→ **Data items**

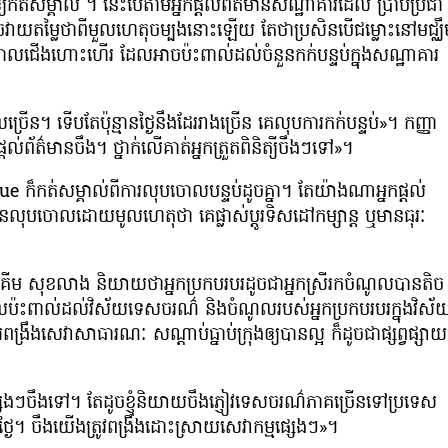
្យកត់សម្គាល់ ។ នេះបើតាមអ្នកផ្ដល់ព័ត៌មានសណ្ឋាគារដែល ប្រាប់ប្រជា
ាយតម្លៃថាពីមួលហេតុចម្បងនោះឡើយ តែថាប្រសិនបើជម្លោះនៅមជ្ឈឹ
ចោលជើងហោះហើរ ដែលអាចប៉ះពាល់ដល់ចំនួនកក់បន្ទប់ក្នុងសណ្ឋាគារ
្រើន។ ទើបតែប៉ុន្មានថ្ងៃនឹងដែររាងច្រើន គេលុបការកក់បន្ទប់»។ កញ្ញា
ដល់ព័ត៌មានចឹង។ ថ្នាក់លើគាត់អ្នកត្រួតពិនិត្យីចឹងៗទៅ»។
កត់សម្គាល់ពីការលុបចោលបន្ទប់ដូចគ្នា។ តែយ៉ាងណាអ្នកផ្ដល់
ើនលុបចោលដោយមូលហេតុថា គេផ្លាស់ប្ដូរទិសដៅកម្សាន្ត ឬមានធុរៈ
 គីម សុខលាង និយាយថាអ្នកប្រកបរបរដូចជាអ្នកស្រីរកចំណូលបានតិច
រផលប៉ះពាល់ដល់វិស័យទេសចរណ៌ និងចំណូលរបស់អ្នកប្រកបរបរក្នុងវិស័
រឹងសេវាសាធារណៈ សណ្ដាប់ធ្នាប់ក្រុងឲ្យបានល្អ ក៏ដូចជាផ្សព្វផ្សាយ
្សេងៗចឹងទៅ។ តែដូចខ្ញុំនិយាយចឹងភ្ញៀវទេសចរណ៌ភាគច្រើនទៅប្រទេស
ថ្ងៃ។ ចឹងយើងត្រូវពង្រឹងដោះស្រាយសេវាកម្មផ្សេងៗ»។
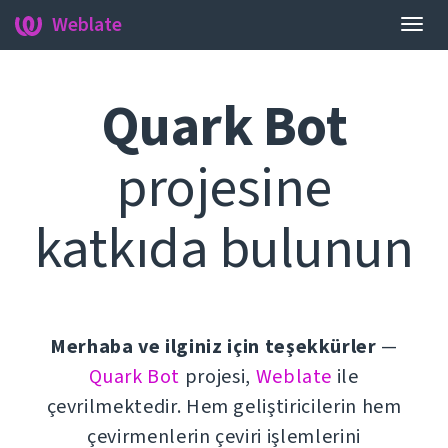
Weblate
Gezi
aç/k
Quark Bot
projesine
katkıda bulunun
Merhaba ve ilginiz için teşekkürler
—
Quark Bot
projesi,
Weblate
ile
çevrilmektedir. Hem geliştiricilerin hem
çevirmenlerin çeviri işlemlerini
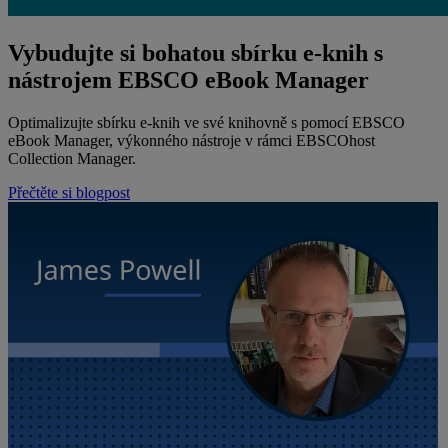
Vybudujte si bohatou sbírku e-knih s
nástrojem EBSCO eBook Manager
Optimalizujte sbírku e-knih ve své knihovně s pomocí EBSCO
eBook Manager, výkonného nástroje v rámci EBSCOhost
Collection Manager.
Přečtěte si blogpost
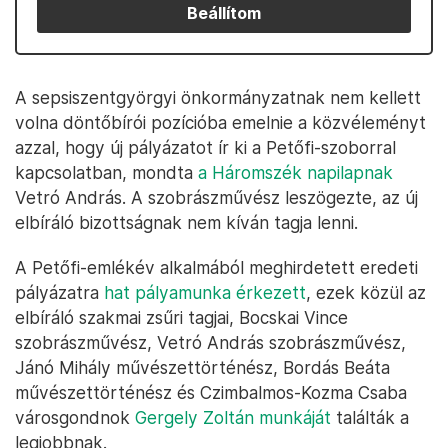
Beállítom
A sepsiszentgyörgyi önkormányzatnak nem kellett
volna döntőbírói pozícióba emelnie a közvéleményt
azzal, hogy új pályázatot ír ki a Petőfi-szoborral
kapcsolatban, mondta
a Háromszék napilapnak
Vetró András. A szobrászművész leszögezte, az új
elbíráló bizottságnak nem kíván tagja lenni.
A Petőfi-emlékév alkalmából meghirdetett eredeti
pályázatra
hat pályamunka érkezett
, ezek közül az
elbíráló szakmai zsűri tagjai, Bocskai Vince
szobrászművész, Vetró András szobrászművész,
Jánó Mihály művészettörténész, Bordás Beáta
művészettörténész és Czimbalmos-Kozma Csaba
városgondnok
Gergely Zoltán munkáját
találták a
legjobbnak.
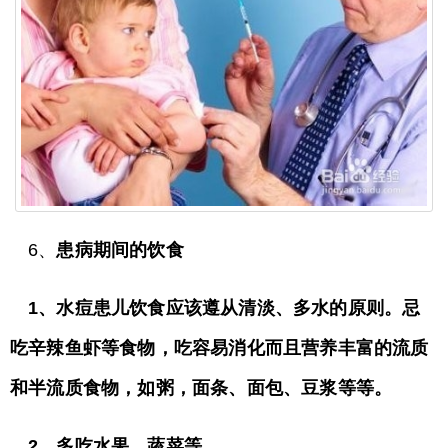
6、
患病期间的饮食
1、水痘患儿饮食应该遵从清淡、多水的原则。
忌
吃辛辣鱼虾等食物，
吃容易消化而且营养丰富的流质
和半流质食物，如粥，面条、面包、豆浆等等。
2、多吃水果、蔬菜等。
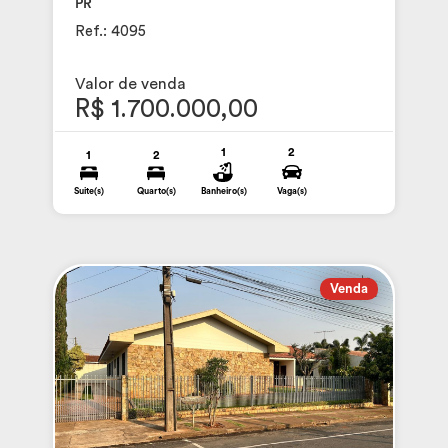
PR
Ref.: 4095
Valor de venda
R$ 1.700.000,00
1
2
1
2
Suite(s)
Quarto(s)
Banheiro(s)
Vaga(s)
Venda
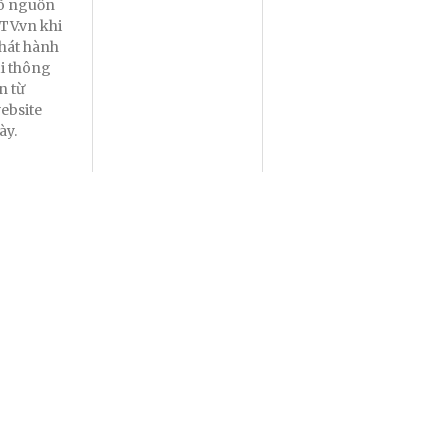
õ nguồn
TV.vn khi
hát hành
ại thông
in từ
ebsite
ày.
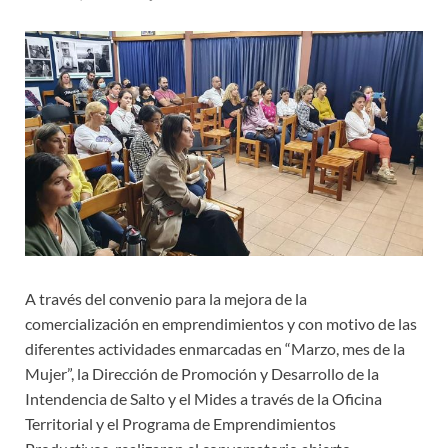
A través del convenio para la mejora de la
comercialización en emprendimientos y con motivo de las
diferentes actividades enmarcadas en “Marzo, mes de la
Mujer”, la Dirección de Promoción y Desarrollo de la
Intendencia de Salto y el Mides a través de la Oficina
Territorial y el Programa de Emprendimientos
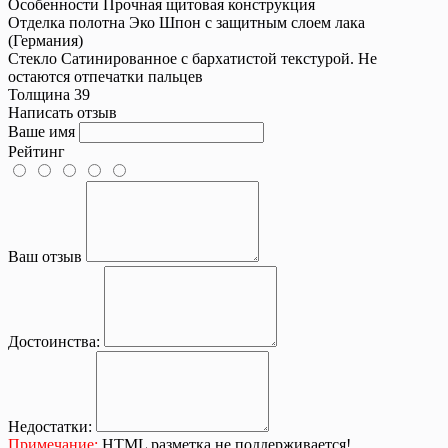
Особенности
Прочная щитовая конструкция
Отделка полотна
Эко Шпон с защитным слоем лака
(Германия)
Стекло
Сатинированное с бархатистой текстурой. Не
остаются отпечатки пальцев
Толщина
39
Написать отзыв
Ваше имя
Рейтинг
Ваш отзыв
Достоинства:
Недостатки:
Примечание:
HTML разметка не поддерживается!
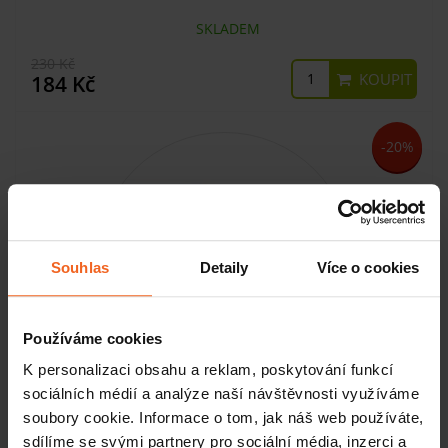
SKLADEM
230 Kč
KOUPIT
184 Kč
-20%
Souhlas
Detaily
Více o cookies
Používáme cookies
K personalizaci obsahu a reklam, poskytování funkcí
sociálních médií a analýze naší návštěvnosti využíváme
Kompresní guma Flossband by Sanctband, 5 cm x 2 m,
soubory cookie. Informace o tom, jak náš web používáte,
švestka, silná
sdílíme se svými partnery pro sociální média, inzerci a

→ **What the task asks**
Above are some records. Reproduce the lines from the one with "çevirmenlerin çeviri işlemlerini" down to the one with "A sepsiszentgyörgyi önkormányzatnak", keeping both, and leave every picture out.

→ **Answer to this problem**
çevirmenlerin çeviri işlemlerini
Vybudujte si bohatou sbírku e-knih s
nástrojem EBSCO eBook Manager
Optimalizujte sbírku e-knih ve své knihovně s pomocí EBSCO
eBook Manager, výkonného nástroje v rámci EBSCOhost
Collection Manager.
Přečtěte si blogpost
Beállítom
A sepsiszentgyörgyi önkormányzatnak nem kellett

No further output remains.